Unaverage Musings

Comments on life and ideas, personal anecdotes, books read, television shows watched and perhaps the occasional political or social issue rant.

Friday, July 17, 2009

Learning to play the hand dealt...

It has been a year of new information, new routines and lots of new information. About a year ago, June, we got confirmation that our daughter Millie was not developing typically. She was showing more than a two year delay in expressive speech, and shocking delays in all other areas as well. I knew she was developing slower than her peers, but until I got the evaluation from Early Intervention, I had no idea how bad it was. The word 'autism' got batted around all year, me trying to avoid it landing on Millie and her therapists trying to get me to accept its application to her. On June 24, 2009 Millie was officially diagnosed with moderate autism (closer to the severe end of the spectrum than the milder end). The monster I had been trying to avoid all year had finally and ominously landed on my precious little girl. It felt like the wind had been knocked out of me, like I had been beaten up and left for dead. Well, almost.
Over the last 3 and half weeks I have been trying to figure out how to play this hand I have been dealt. I have realized that Millie is still my precious little girl, she is not her diagnosis.
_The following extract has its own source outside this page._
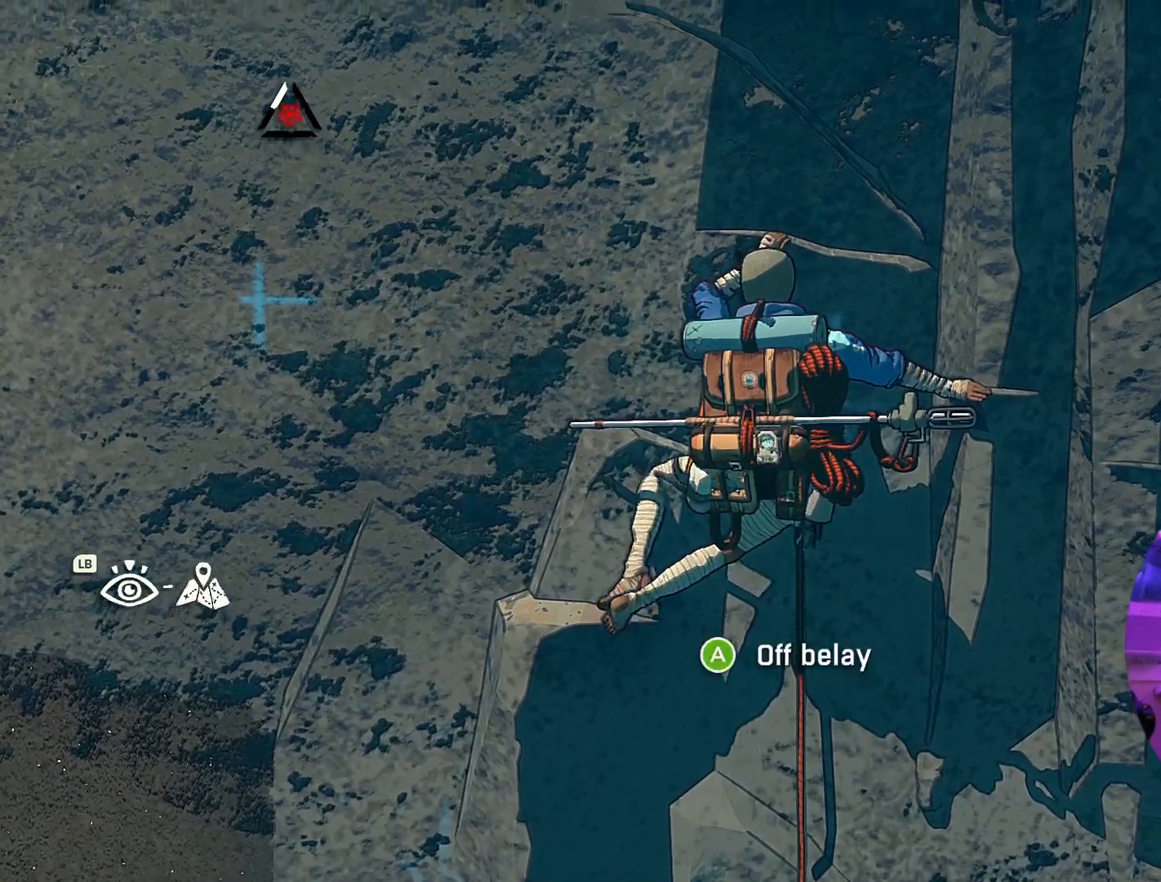
{"dt_ms": 500, "buttons": [], "left_stick": "up", "right_stick": "center", "events": [[100, "left_stick", "up-right"], [367, "left_stick", "up"]]}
However, there is a monster on her back. I intend to fight that monster, weaken it, and hopefully remove it from her never to return. I'm reading as much as I can about autism, how it is treated and what others have done. I know that I want to get Millie started in ABA therapy, with discreet trials. The problem is getting the money to pay for it. Medicaid will not pay for it, nor will most insurance companies. It is the best therapy for autism out there, will great success stats. So, I have begun the process of applying for disability Social Security supplimentary income. I also intend to go after private funding. Millie will get OT, PT and ST paid through Medicaid. We hope we can try KinderMusic, cranial sacral therapy and horse therapy. All of this depends on finding money. My getting a payroll job is not a viable solution (we'd get more help without it and I don't have time). ABA therapy is usually managed by one or both parents, and it is a full time job in itself. I'm also looking into how we may want to do the school thing, from public school to home school using the Charlotte Mason approach. So much to learn, so little time to do it.
We have also been told that our chances of having another child with autism, because we have one and because she's a girl, are 1 in 6 (25 times greater than the average population). This throws a wrench into our plans for more children. My having had two miscarriages makes that scary enough, but the risk of another autistic child makes it much harder. We both still want more children. We think we are willing to take the risk of having another autistic child. We are praying about it. We are also getting information about adoption. So much to process, no fast decisions are going to be made!